早已准备就绪、隐藏在快舰侧舷的特制火炮,同时发出震耳欲聋的怒吼!
那不是普通的实心弹,而是内填火药与尖锐铁棱的“开花弹”!
第一轮齐射,目标并非那百艘敌舰,而是他们前方的一片空旷海面!
剧烈的爆炸掀起冲天水柱,浑浊的海水混合着硝烟弥漫开来,声势骇人!
东瀛海寇的笑声戛然而止,被这远超他们认知的恐怖火力惊得目瞪口呆,阵型出现瞬间的骚乱。
“调整诸元,目标——敌舰群,首轮集中攻击左翼!”火炮营统领冷静下令。
快舰灵活转向,炮口微调。
第二轮齐射,接踵而至!
这一次,炮弹如同长了眼睛,精准地落入敌舰群左翼最密集的区域!
“轰!轰轰轰——!”
爆炸的火光接连闪现,木屑纷飞,惨叫骤起!
一艘接一艘的东瀛老旧战船被炸开缺口,燃起大火,海水倒灌,迅速倾斜下沉!
那些海寇何曾见过如此集中、如此凶猛的火力打击?
他们赖以横行的接舷战、跳帮战,在绝对的远程火力覆盖下,成了笑话!
“八嘎!散开!冲上去!靠近了打!”敌舰上响起气急败坏的呼喝,残余的舰只试图凭借数量优势,冒死冲击。
“想靠近?”沈璃冷笑,“放火箭,火油柜准备。”
早已蓄势待发的弓箭手,将点燃的火箭如雨般射向试图冲来的敌船。
更有机簧响动,装有猛火油的特制柜子被投掷或喷射而出,海面上顿时燃起一片火海,阻断了敌船冲击的路径。

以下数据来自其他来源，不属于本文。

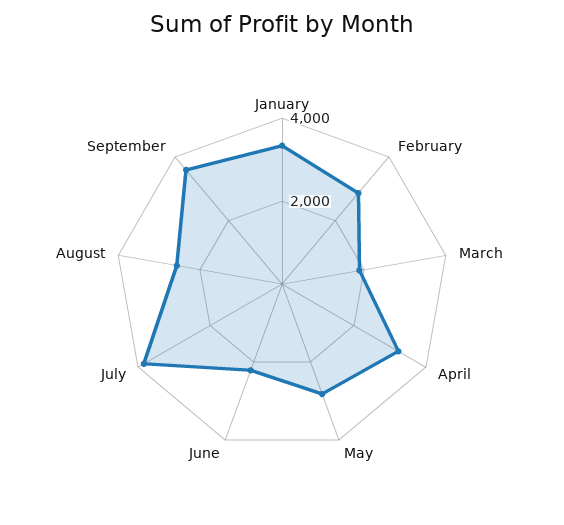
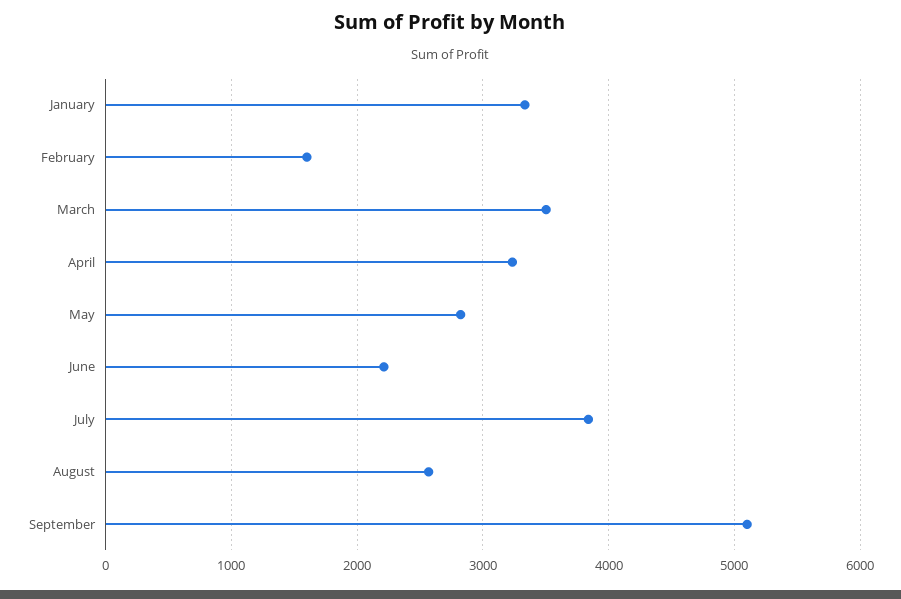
February: 3000 -> 1600
March: 2000 -> 3500
September: 3500 -> 5100

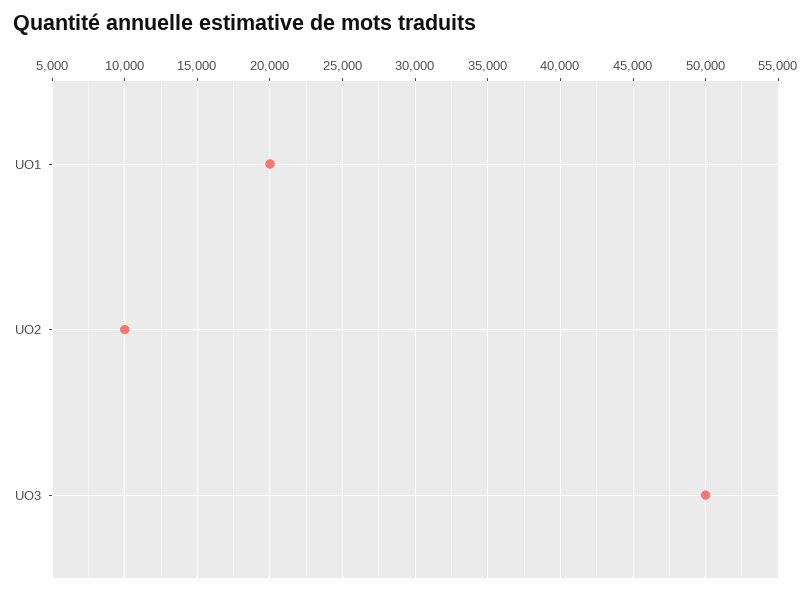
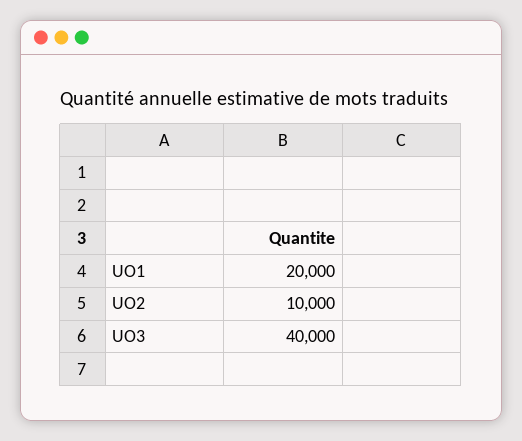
UO3: 50000 -> 40000

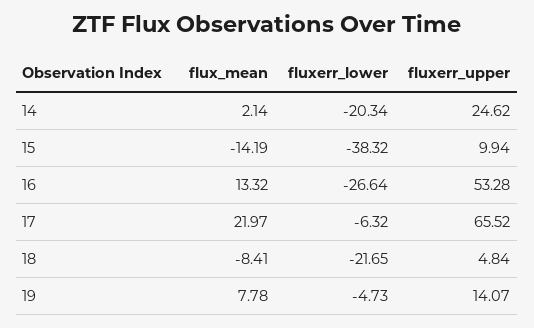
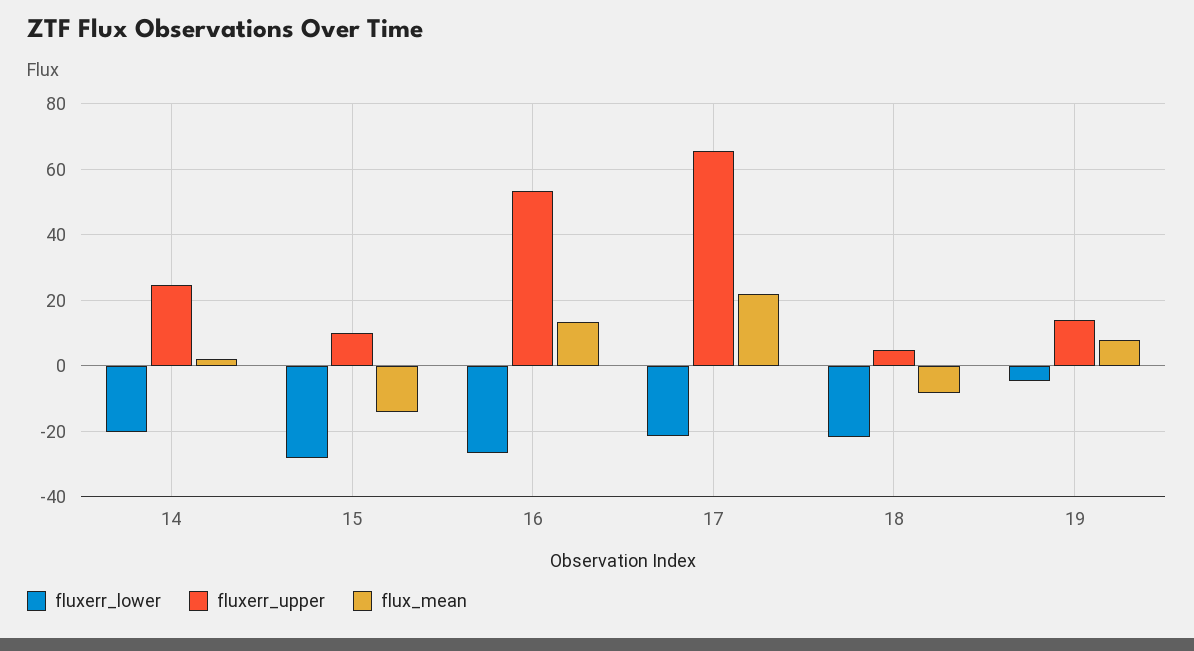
fluxerr_lower, 15: -38.32 -> -28
fluxerr_lower, 17: -6.32 -> -22

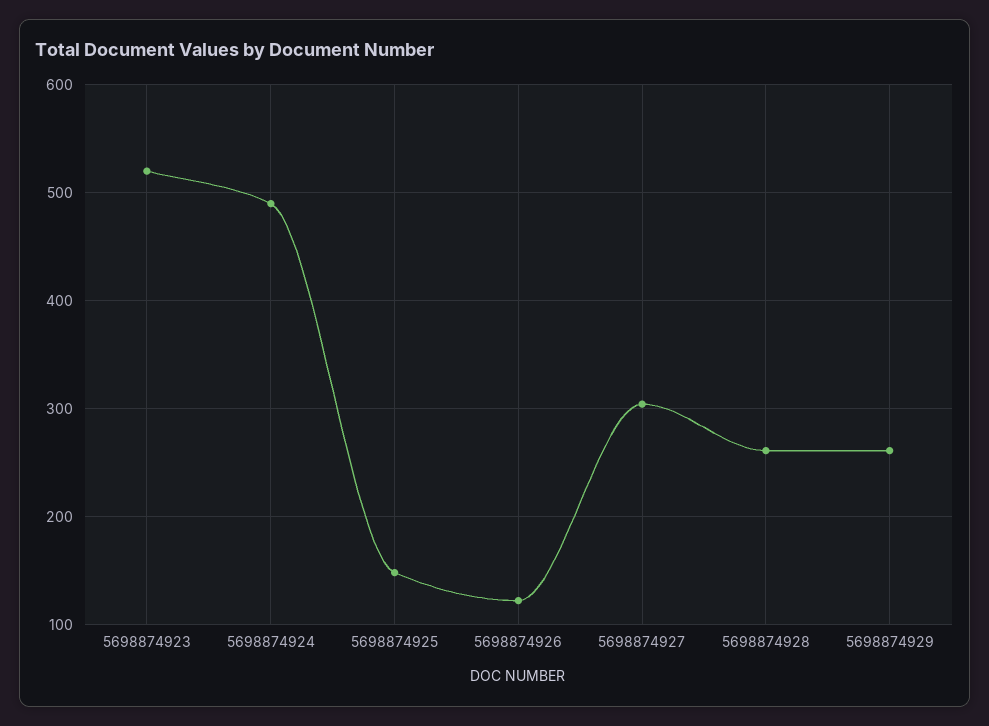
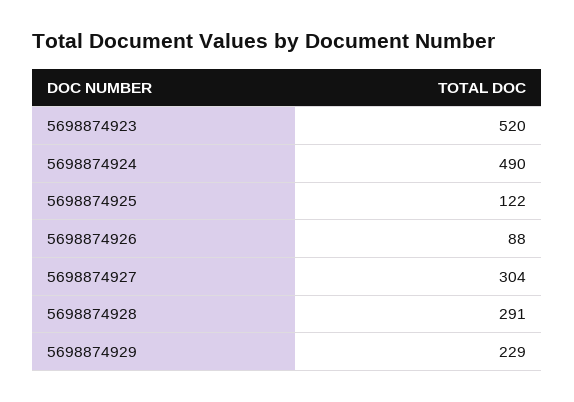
5698874925: 150 -> 122
5698874926: 120 -> 88
5698874928: 260 -> 291
5698874929: 260 -> 229

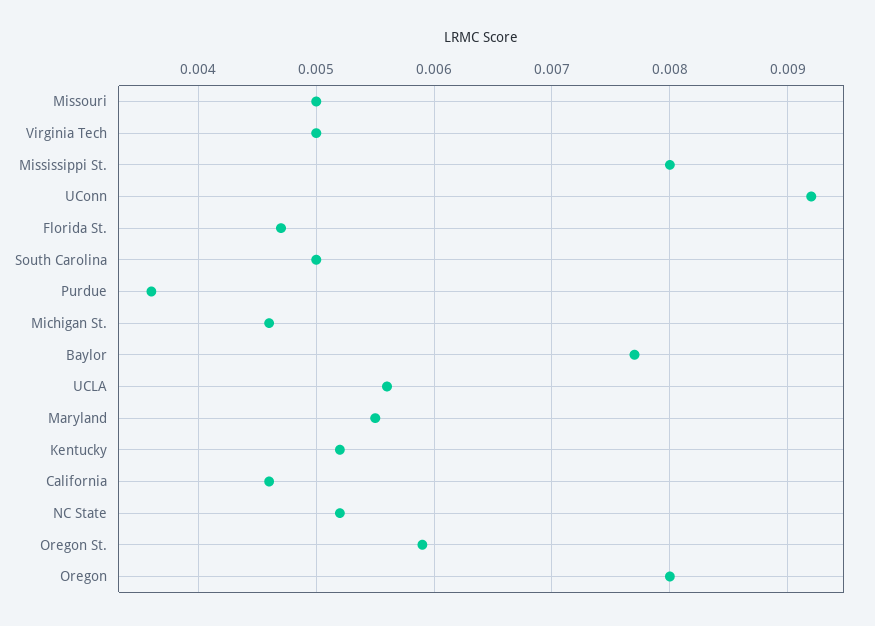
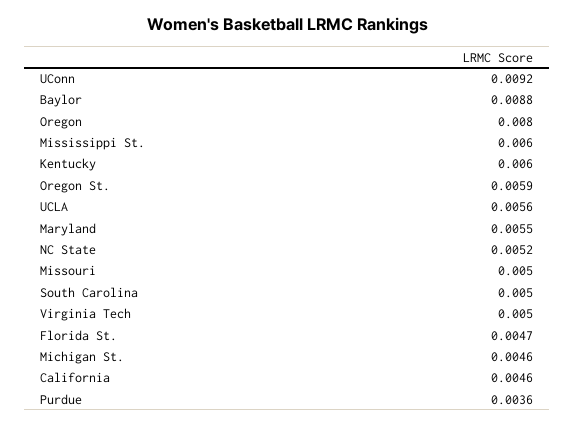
Mississippi St.: 0.008 -> 0.006
Baylor: 0.0077 -> 0.0088
Kentucky: 0.0052 -> 0.006

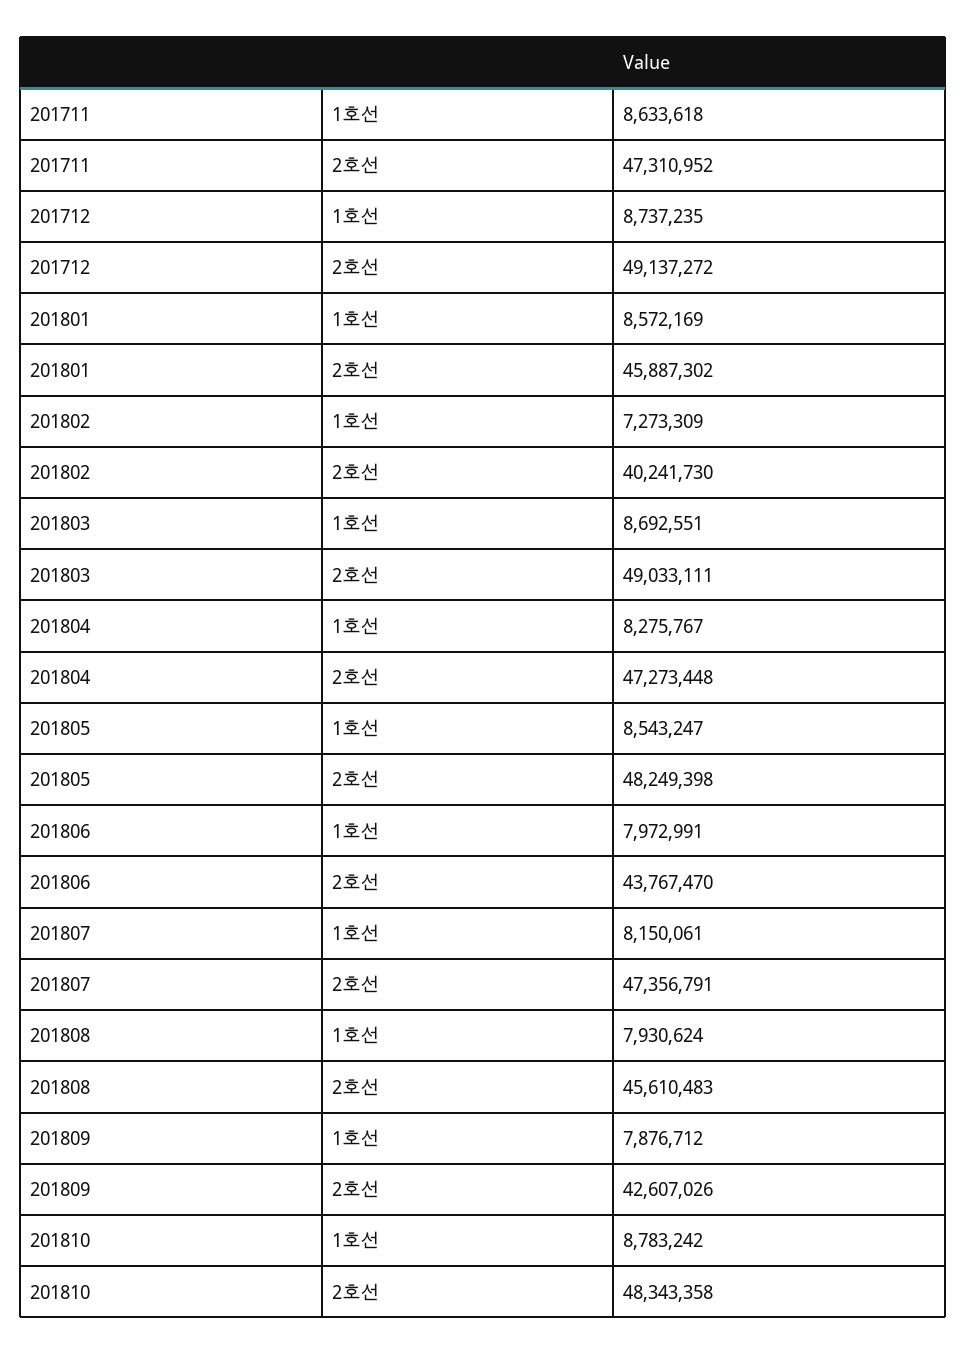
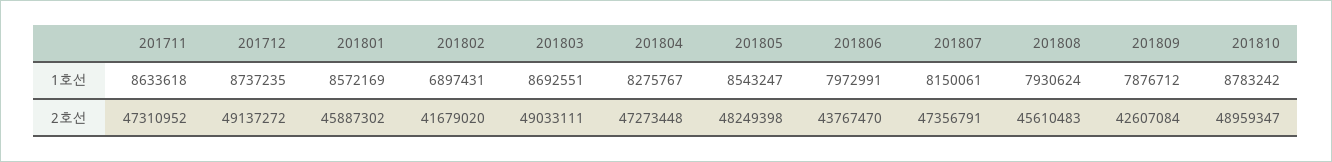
201802, 1호선: 7273309 -> 6897431
201802, 2호선: 40241730 -> 41679020
201809, 2호선: 42607026 -> 42607084
201810, 2호선: 48343358 -> 48959347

爆炸、火焰、浓烟、惨叫、沉船……原本气势汹汹的百舰敌阵,在不到半个时辰内,已是一片狼藉,溃不成军。
那艘绑着红绡的主舰,因在阵中,暂时未被直接击中,但周围护卫的船只已损失惨重,船上的海寇更是魂飞魄散。
“传令,先锋舰突进,解救红绡。其余舰只,继续火力压制,凡有抵抗,击沉。”沈璃的命令简洁冷酷。
两艘速度最快的快舰如离弦之箭冲出,无视零星箭矢,直扑那艘主舰。
舰上玄甲卫身手矫健,迅速攀舷而上,与残余顽抗的海寇短兵相接,刀光剑影间,迅速控制了甲板。
红绡被安全救下,她虽受了不少折磨,衣衫褴褛,多处带伤,但眼神依旧倔强,看到舰首那道玄色身影时,眼眶瞬间红了,哑声想说什么。
沈璃对她微微颔首,目光便再次投向那片混乱的战场。
那自称“鬼丸次郎”的匪首,在数名亲信拼死保护下,乘着一艘快船,企图趁乱逃向蛇鳞岛。
“想跑?”沈璃眸光一冷,亲自走到一门火炮旁,略一瞄准。